Осень выдалась тёплая, и Наташа показывала Кате Москву. Они гуляли по набережной, заходили в Лужники, углублялись в переплетение улиц.
Через неделю Кимчук попался за курением в туалете и под общий хохот был перемещён в «болото». Наташу помиловали, и разрешили ей пересесть обратно к Светке. Но они с Катей гордо заняли последнюю парту – ту, за которой раньше сидел сосланный ныне Кимчук.
Из «болотниц» они тут же превратились в «нормальных», и девчонки потянулись к Кате – слушать её истории. Но Наташа была при ней как бы на особом счету. И после уроков они по-прежнему гуляли только вдвоём.

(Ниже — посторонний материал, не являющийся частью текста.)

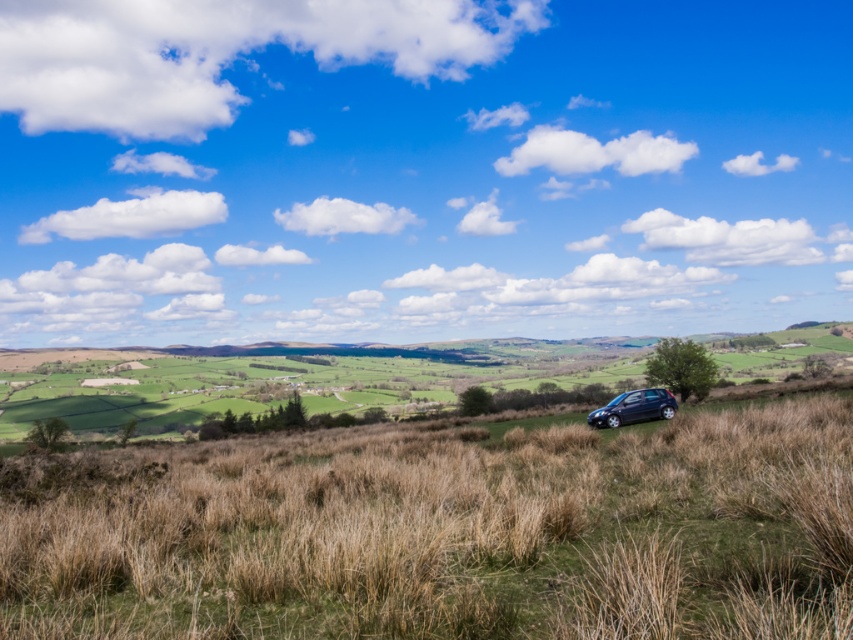
Question: Which object is farther from the camera taking this photo?

Choices:
 (A) glossy metallic car at lower right
 (B) dry grass at lower right

Answer: (A)

Question: Which point is farther to the camera?

Choices:
 (A) dry grass at lower right
 (B) glossy metallic car at lower right

Answer: (B)

Question: Which of the following is the closest to the observer?

Choices:
 (A) (664, 401)
 (B) (717, 452)

Answer: (B)

Question: Is dry grass at lower right behind glossy metallic car at lower right?

Choices:
 (A) yes
 (B) no

Answer: (B)

Question: Does dry grass at lower right have a lesser width compared to glossy metallic car at lower right?

Choices:
 (A) yes
 (B) no

Answer: (B)

Question: Is dry grass at lower right smaller than glossy metallic car at lower right?

Choices:
 (A) no
 (B) yes

Answer: (A)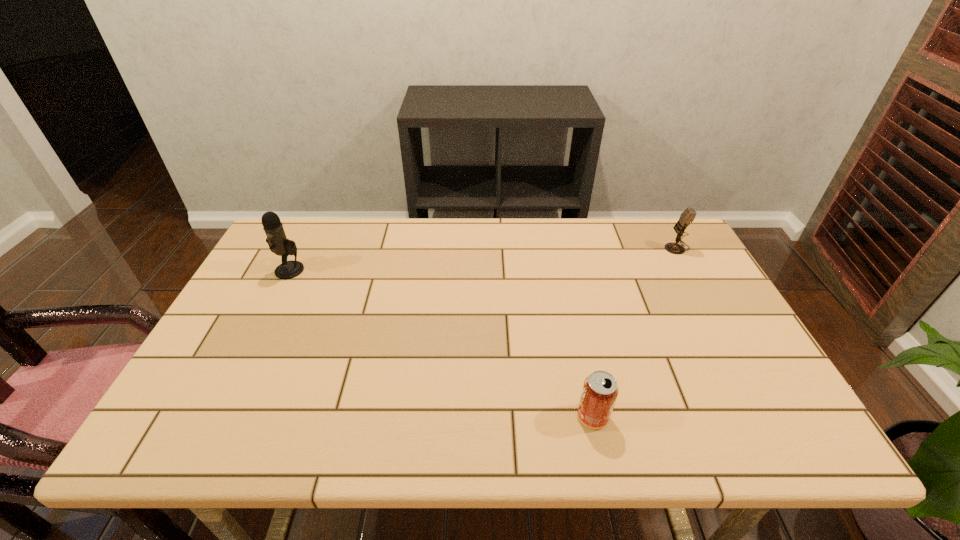
Image resolution: width=960 pixels, height=540 pixels. I want to click on free location located 0.070m on the back of the shortest object, so click(584, 376).

This screenshot has width=960, height=540. Identify the location of object that is positioned at the near edge. (600, 390).

Find the location of a particular element. object that is at the left edge is located at coordinates (278, 243).

Find the location of `object at the right edge`. object at the right edge is located at coordinates (687, 217).

Find the location of a particular element. This screenshot has height=540, width=960. object at the far left corner is located at coordinates (278, 243).

Identify the location of object located at the far right corner. The image size is (960, 540). (687, 217).

The height and width of the screenshot is (540, 960). Identify the location of vacant space at the far edge of the desktop. (496, 240).

In the image, there is a desktop. In order to click on vacant space at the near edge in this screenshot , I will do `click(561, 415)`.

In the image, there is a desktop. Identify the location of blank space at the right edge. This screenshot has height=540, width=960. (736, 383).

This screenshot has height=540, width=960. What are the coordinates of `vacant space at the far left corner of the desktop` in the screenshot? It's located at (314, 249).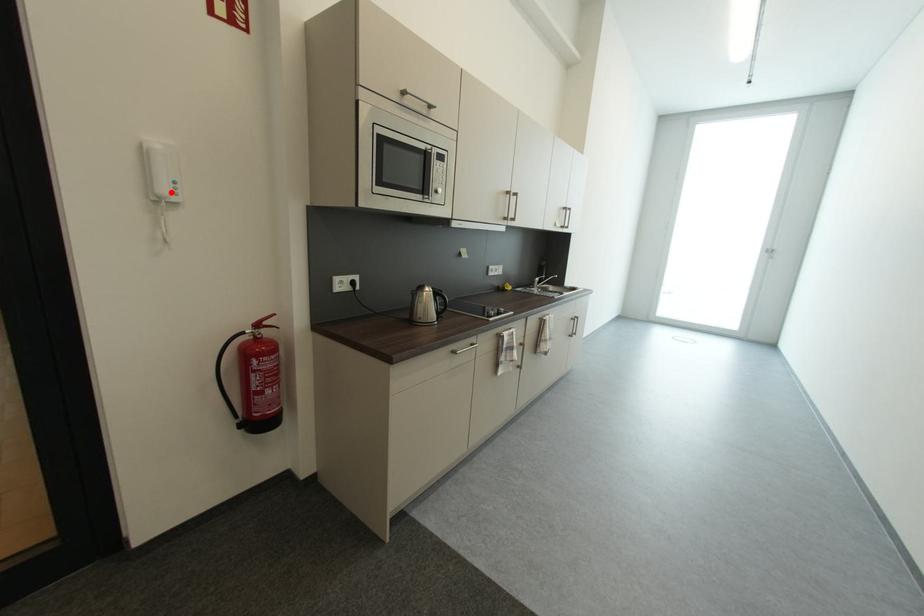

Однажды, после совместной прогулки по Новодевичьему кладбищу, Наташа и написала историю о Предательстве с большой буквы.
На следующий день принесла тетрадь в школу и под большим секретом показала Кате. Та прочитала с интересом.

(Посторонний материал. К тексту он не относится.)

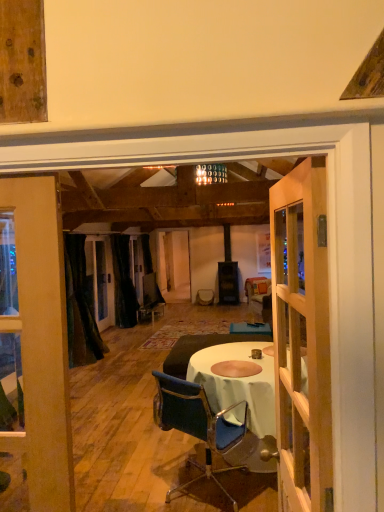
Question: Is clear glass window at left bigger than black velvet curtain at left, which is the 2th curtain from back to front?

Choices:
 (A) yes
 (B) no

Answer: (A)

Question: Is clear glass window at left oriented towards black velvet curtain at left, which is the 2th curtain from back to front?

Choices:
 (A) yes
 (B) no

Answer: (B)

Question: Does clear glass window at left have a lesser height compared to black velvet curtain at left, which is the 2th curtain from back to front?

Choices:
 (A) no
 (B) yes

Answer: (B)

Question: From the image's perspective, does clear glass window at left appear lower than black velvet curtain at left, placed as the 1th curtain when sorted from front to back?

Choices:
 (A) no
 (B) yes

Answer: (B)

Question: Is clear glass window at left looking in the opposite direction of black velvet curtain at left, placed as the 1th curtain when sorted from front to back?

Choices:
 (A) no
 (B) yes

Answer: (A)

Question: Is clear glass window at left positioned before black velvet curtain at left, placed as the 1th curtain when sorted from front to back?

Choices:
 (A) no
 (B) yes

Answer: (B)

Question: Would you say wooden door at center contains black velvet curtain at left, placed as the 1th curtain when sorted from front to back?

Choices:
 (A) no
 (B) yes

Answer: (A)

Question: Does wooden door at center have a greater width compared to black velvet curtain at left, which is the 2th curtain from back to front?

Choices:
 (A) no
 (B) yes

Answer: (A)

Question: Does wooden door at center appear on the left side of black velvet curtain at left, which is the 2th curtain from back to front?

Choices:
 (A) yes
 (B) no

Answer: (B)

Question: Can you confirm if wooden door at center is taller than black velvet curtain at left, placed as the 1th curtain when sorted from front to back?

Choices:
 (A) no
 (B) yes

Answer: (A)

Question: From a real-world perspective, is wooden door at center positioned under black velvet curtain at left, placed as the 1th curtain when sorted from front to back, based on gravity?

Choices:
 (A) yes
 (B) no

Answer: (B)

Question: Is wooden door at center positioned beyond the bounds of black velvet curtain at left, which is the 2th curtain from back to front?

Choices:
 (A) no
 (B) yes

Answer: (B)

Question: From the image's perspective, is black velvet curtain at center, the 2th curtain from the front, beneath clear glass window at left?

Choices:
 (A) no
 (B) yes

Answer: (A)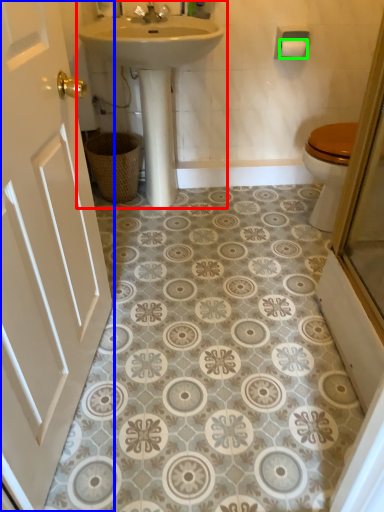
Question: Which object is positioned closest to sink (highlighted by a red box)? Select from door (highlighted by a blue box) and toilet paper (highlighted by a green box).

Choices:
 (A) door
 (B) toilet paper

Answer: (B)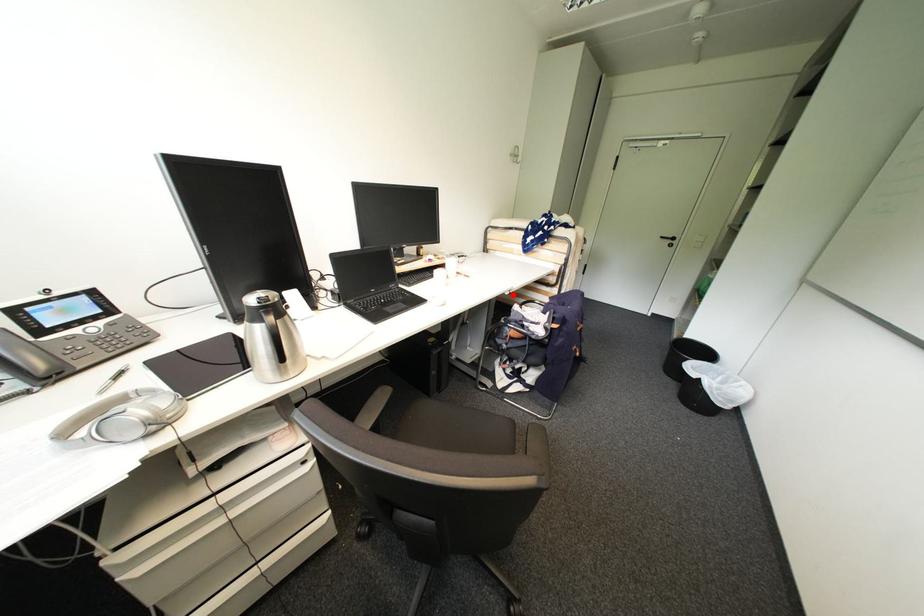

На большой перемене Наташа списывала у Светки домашку по алгебре, сидя в пустом классе (математик всегда забывал запереть его на ключ, за что часто получал нагоняй от директора). Почерк у Светки был разборчивый, и Наташа управилась с работой за пять минут до начала урока. Решила выйти, прогуляться. Убрала свою тетрадку в портфель, Светкину взяла подмышку и двинулась к выходу. Но возле неплотно прикрытой двери остановилась.
Из коридора доносился голос Кати и хохот одноклассников. Обидно перевирая содержание, новенькая пересказывала всем Наташину историю! Вышла какая-то стыдная глупость, а в конце оказалось, что рассказ посвящен Кимчуку, которого Наташа тайно любит аж со второго класса. Тут следовало бы поймать лгунью на слове: Кимчук остался на второй год в третьем классе, и во втором ещё не учился с Наташей и её одноклассниками, но кого интересует правда, когда всплывают такие подробности?